CORRECTED-MNI: Fed's Hammack-Near Or At Time To Slow Rate Cuts
MNI (WASHINGTON) - (Corrects to show Hammack is an FOMC voter this year, not next)
The time is near or perhaps now to slow the pace of interest rate cuts because it's unclear how restrictive monetary policy actually is and the neutral rate could be higher, Cleveland Fed President Beth Hammack said Friday.
"I believe we are at or near the point where it makes sense to slow the pace of rate reductions. Moving slowly will allow us to calibrate policy to the appropriately restrictive level over time given the underlying strength in the economy," she said in prepared remarks.
"Indeed, since my initial foray into forecasting in the September Summary of Economic Projections, inflation, growth, and the labor market have all been stronger than I and the SEP median had expected. To me, this situation calls for a slower pace of rate cuts relative to my September forecast," said Hammack, a voter on the Federal Open Market Committee this year. (See MNI INTERVIEW: Fed Closer To Slowing Rate Cut Pace-Kaplan)
SOMEWHAT RESTRICTIVE
She said it's hard to know how restrictive policy is because of great uncertainty in assessing the neutral rate of interest -- perhaps not that much.
"As I take into account strong economic growth, the low unemployment rate, still-elevated inflation, and signals from financial markets, among other factors, my overall view is that monetary policy is only somewhat restrictive today," said Hammack. "Achieving our goals means seeing further convincing evidence that inflation is indeed continuing to decline to 2% while sustaining a healthy labor market."
The path of disinflation has been uneven, she added, but there is reason to hope for additional relief ahead.

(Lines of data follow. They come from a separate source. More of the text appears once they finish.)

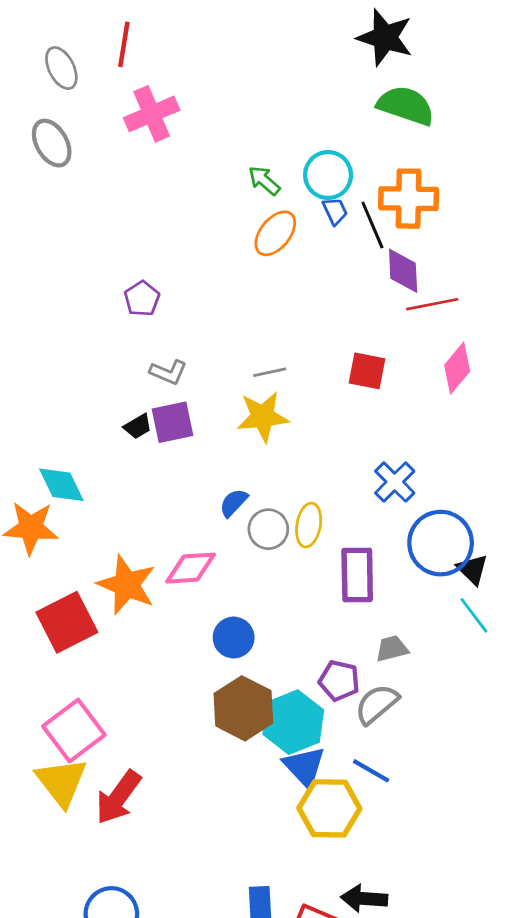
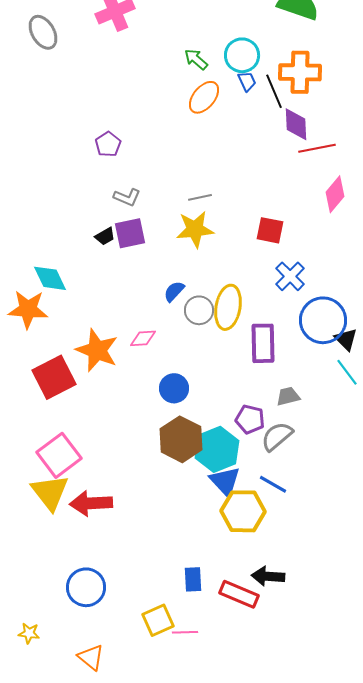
red square: (367, 371) -> (270, 230), moved
yellow ellipse: (309, 525) -> (228, 307), size x1.4
pink diamond: (191, 568) -> (143, 338), size x0.7
red arrow: (118, 797) -> (91, 503), turned 51

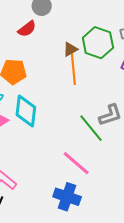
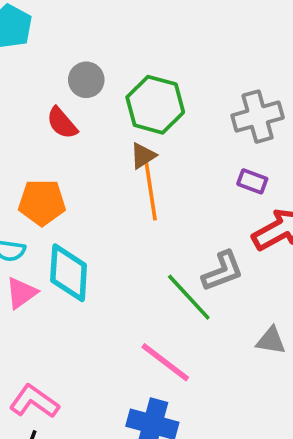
red semicircle: (27, 29) -> (62, 123), turned 90
green hexagon: (98, 43) -> (155, 105), moved

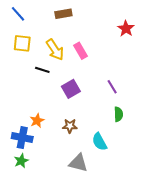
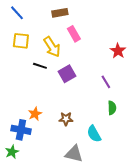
red star: (126, 29) -> (118, 51), moved
pink rectangle: (80, 51) -> (74, 34), moved
purple square: (71, 89) -> (67, 74), moved
green star: (21, 161) -> (12, 152), moved

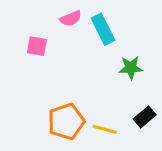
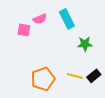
pink semicircle: (71, 18) -> (40, 19), moved
yellow line: (105, 129) -> (75, 76), moved

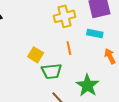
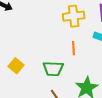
yellow square: (36, 55) -> (16, 66), moved

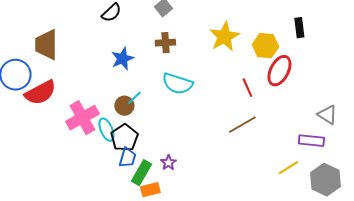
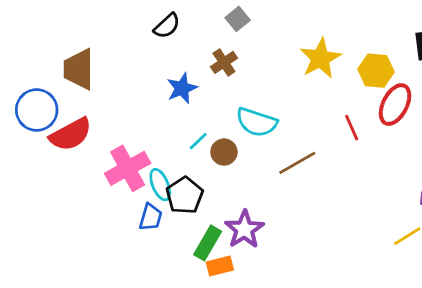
brown cross: (165, 43) -> (224, 62), moved, turned -30
brown circle: (124, 106) -> (224, 152), moved
brown line: (242, 125) -> (297, 163), moved
blue trapezoid: (127, 158) -> (151, 217), moved
purple star: (168, 163) -> (244, 229), size x1.8

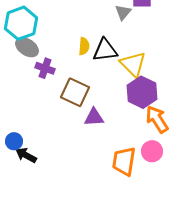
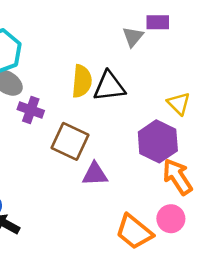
yellow semicircle: (84, 46) -> (82, 81), size x1.4
yellow triangle: (133, 64) -> (179, 103), moved, size x0.7
orange trapezoid: (124, 161) -> (134, 232), turned -60

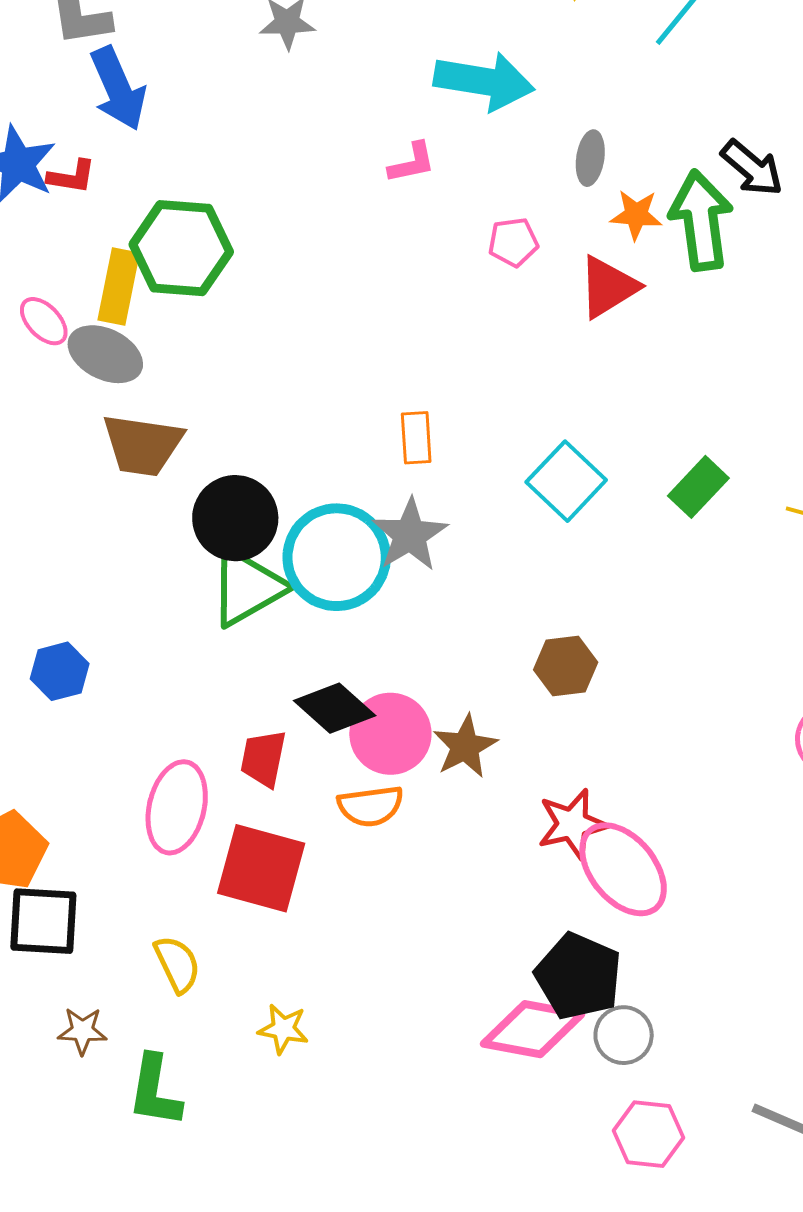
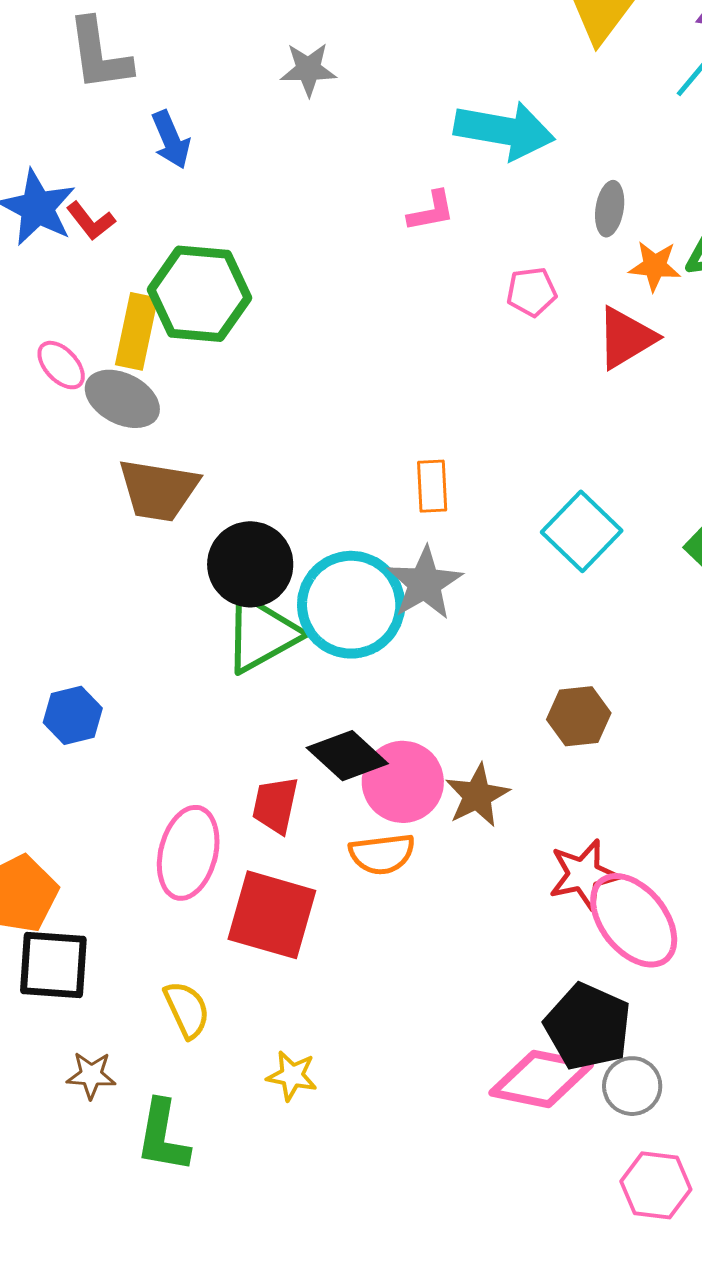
blue arrow: (118, 89) -> (171, 140), moved, size x0.7
red L-shape: (72, 177) -> (91, 221), turned 42

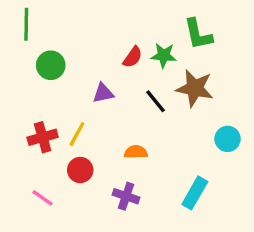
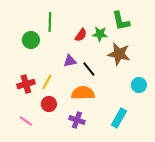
green line: (26, 24) -> (50, 22), moved
purple triangle: (103, 93) -> (70, 61), moved
black line: (155, 101) -> (89, 69), moved
orange semicircle: (136, 152) -> (83, 93), size x1.6

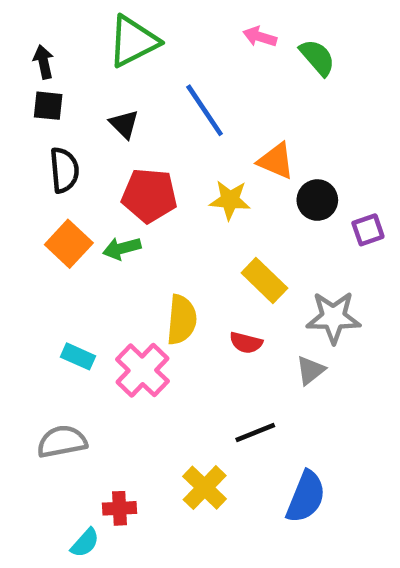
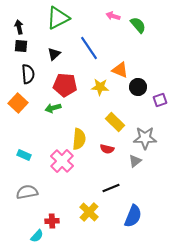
black triangle: (124, 124) -> (54, 54), turned 32
orange square: (69, 244) -> (18, 103), moved
cyan rectangle: (78, 356) -> (24, 155), moved

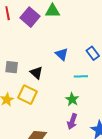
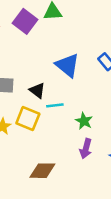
blue triangle: (62, 54) -> (68, 65), size x1.5
cyan line: (81, 76) -> (55, 105), moved

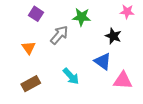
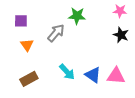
purple square: (36, 14) -> (21, 21), moved, turned -32
black star: (113, 36) -> (121, 35), moved
blue triangle: (103, 61) -> (93, 75), moved

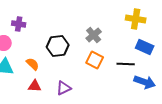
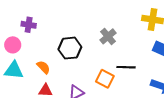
orange square: (95, 60) -> (105, 79), moved
black line: (126, 64) -> (126, 67), moved

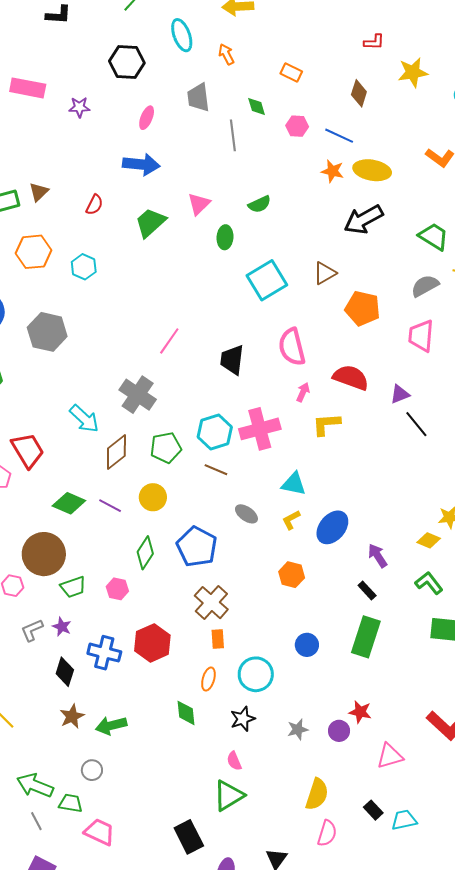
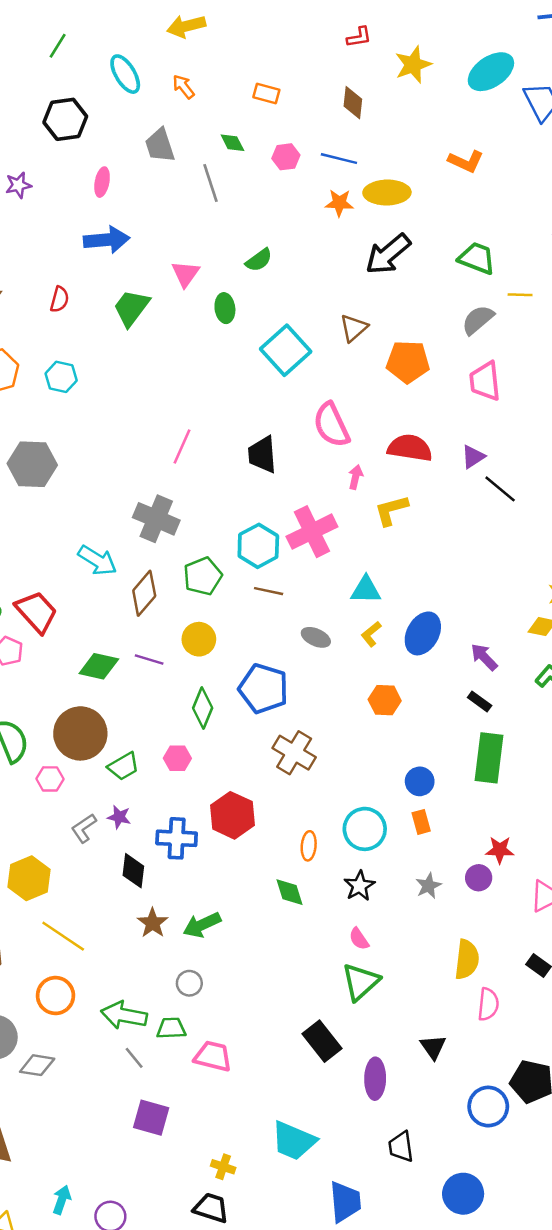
orange rectangle: (218, 639) -> (421, 822), moved

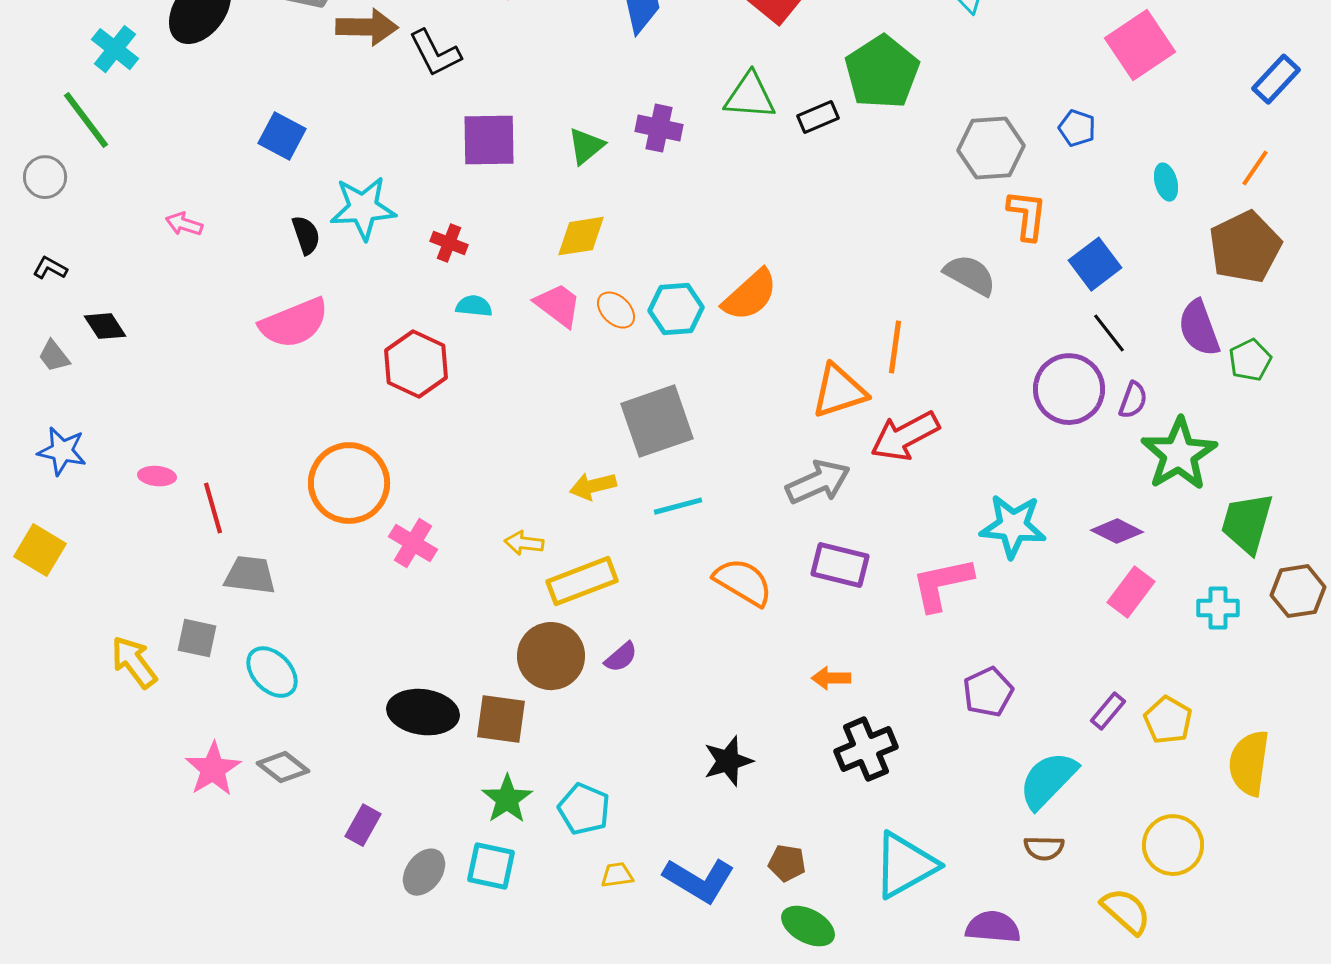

"The monthly inflation readings in the last two months moved up from where they had been this summer, indicating that the disinflation process has slowed. While some components’ inflation rates have returned to where they were before the pandemic, when inflation was running at or below 2%, other components’ inflation rates have not," said Hammack.
"One indicator we are watching closely is the ability of our business contacts to raise prices. Currently, our contacts are reporting that it has become more challenging to raise their prices, something which may foreshadow further easing of price pressures ahead."